Разочарованная и слегка раздраженная, я взялась за Людовика № 11. Через два часа я вышла глотнуть свежего воздуха. Я ничего не выяснила насчет поэзии – насколько я могу судить, король-паук за всю жизнь не срифмовал даже «ton con – c’est bon»[40] и никогда не был покровителем искусств. Но я много чего узнала о политической жизни в пятнадцатом веке… Жуть! По сравнению с ней те маленькие заварушки, в которых я побывала, выглядели как детские ссоры в приюте.
Остаток дня я посвятила французской лирической поэзии, начиная с 1450-го. Недурные стихи. Во всяком случае, некоторые. Французский язык больше подходит для лирических стихов, чем английский, – чтобы извлекать красоту из диссонансов английского, нужно быть Эдгаром Аланом По. Немецкий же вовсе не годится для поэзии, причем настолько, что переводы звучат лучше, чем оригиналы. В этом, конечно, не виноваты ни Гёте, ни Гейне – сам язык уж больно противный. Испанский – настолько музыкален, что реклама пудры звучит на нем более поэтично, чем самые лирические строки на английском. Испанский язык сам по себе так красив, что стихи на нем звучат даже лучше, если читатель не знает испанского и не понимает смысла.

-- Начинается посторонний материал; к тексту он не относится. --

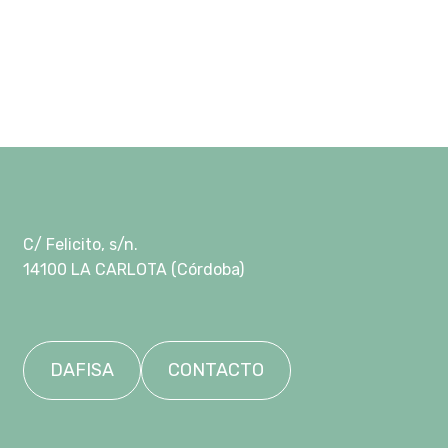
NUESTROS ACEITES
Página de ejemplo
Política de Cookies
Política de Privacidad
Tienda
C/ Felicito, s/n.
14100 LA CARLOTA (Córdoba)
DAFISA
CONTACTO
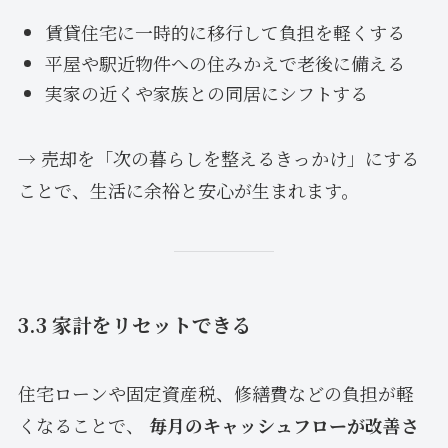
賃貸住宅に一時的に移行して負担を軽くする
平屋や駅近物件への住みかえで老後に備える
実家の近くや家族との同居にシフトする
→ 売却を「次の暮らしを整えるきっかけ」にする
ことで、生活に余裕と安心が生まれます。
3.3 家計をリセットできる
住宅ローンや固定資産税、修繕費などの負担が軽
くなることで、
毎月のキャッシュフローが改善さ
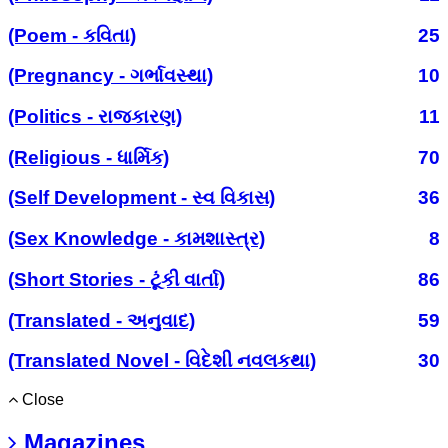
(Poem - કવિતા)
25
(Pregnancy - ગર્ભાવસ્થા)
10
(Politics - રાજકારણ)
11
(Religious - ધાર્મિક)
70
(Self Development - સ્વ વિકાસ)
36
(Sex Knowledge - કામશાસ્ત્ર)
8
(Short Stories - ટૂંકી વાર્તા)
86
(Translated - અનુવાદ)
59
(Translated Novel - વિદેશી નવલકથા)
30
Close
Magazines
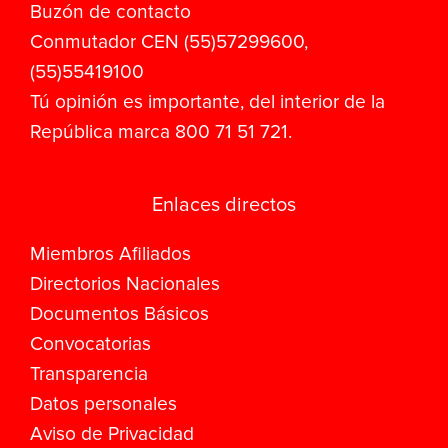
Buzón de contacto
Conmutador CEN (55)57299600,
(55)55419100
Tú opinión es importante, del interior de la
República marca 800 71 51 721.
Enlaces directos
Miembros Afiliados
Directorios Nacionales
Documentos Básicos
Convocatorias
Transparencia
Datos personales
Aviso de Privacidad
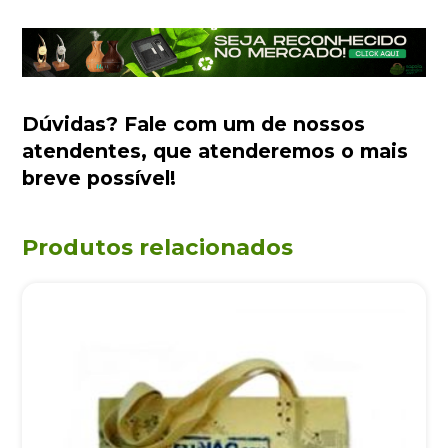
Dúvidas?
Fale com um de nossos
atendentes
, que atenderemos o mais
breve possível!
Produtos relacionados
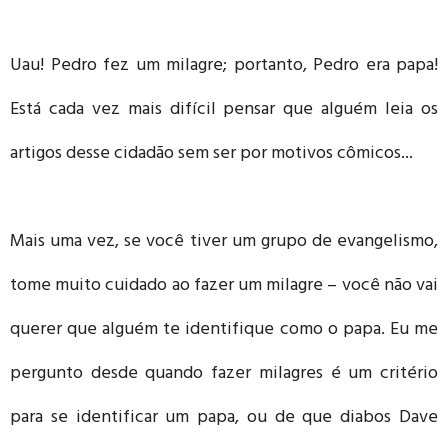
Uau! Pedro fez um milagre; portanto, Pedro era papa!
Está cada vez mais difícil pensar que alguém leia os
artigos desse cidadão sem ser por motivos cômicos...
Mais uma vez, se você tiver um grupo de evangelismo,
tome muito cuidado ao fazer um milagre – você não vai
querer que alguém te identifique como o papa. Eu me
pergunto desde quando fazer milagres é um critério
para se identificar um papa, ou de que diabos Dave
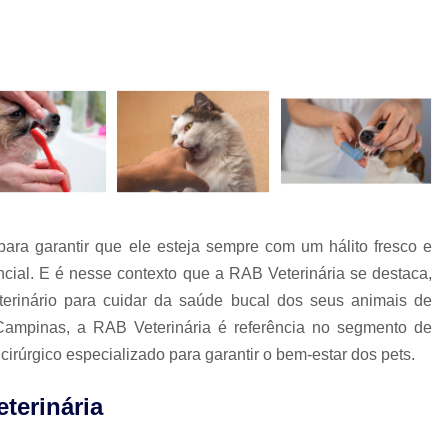
Check-up Veterinário São Paulo
Cirurgia em Animais Campinas
Cirurgia em Animais São Paulo
Cirurgia Ortopédica em Cachorro
Cirurgia Ortopédica Veterinária
Cirurgia para Cachorros de Peq
Cirurgia de Castração de Cachorr
para garantir que ele esteja sempre com um hálito fresco e
Cirurgia de Catarata em Cachorr
ncial. E é nesse contexto que a RAB Veterinária se destaca,
Cirurgia de Catarata para Cachorr
terinário para cuidar da saúde bucal dos seus animais de
Cirurgia em Cachorro Idoso
Cirurgia Lux
Campinas, a RAB Veterinária é referência no segmento de
Cirurgia para Cachorro Campinas
Cirurgia
 cirúrgico especializado para garantir o bem-estar dos pets.
Clínica 24 Horas Veterinária
Clínica 
terinária
Clínica Veterinária Campinas
Clínic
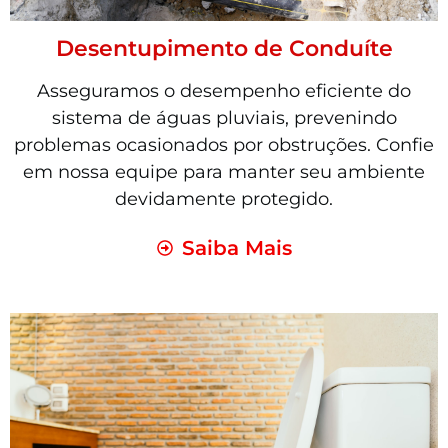
Desentupimento de Conduíte
Asseguramos o desempenho eficiente do
sistema de águas pluviais, prevenindo
problemas ocasionados por obstruções. Confie
em nossa equipe para manter seu ambiente
devidamente protegido.
Saiba Mais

Мне так и не удалось установить, какое влияние на французскую лирику оказал Людовик Одиннадцатый, если он вообще оказал хоть малейшее.
Однажды утром я обнаружила, что моя консоль в библиотеке занята. Я вопросительно взглянула на главного, и он с видимой досадой оторвался от своих дел.
– Да-да, у нас сегодня, знаете ли, как-то народу прибавилось… М-да, вы… Вот что, мисс Фрайди, а почему бы вам не пользоваться терминалом в вашей собственной комнате? У него точно такие же возможности, а если вам будет нужна моя консультация, вы можете получить ее даже проще, чем сидя здесь, – наберите семерку, а потом ваш личный код, а я поручу компьютеру ставить ваш вызов вне очереди. Идет?
– Замечательно, – кивнула я. Мне была по душе товарищеская обстановка в библиотеке, но у себя в комнате я могу в любой момент, когда мне захочется, скинуть с себя всю одежду, не боясь смутить папашу Перри. – Что я должна изучать сегодня?
– Господи!.. Неужели нет предмета, который бы вас интересовал и которому вы сами хотели бы посвятить несколько… мм, несколько дней? Мне не хочется тревожить первого по таким пустякам.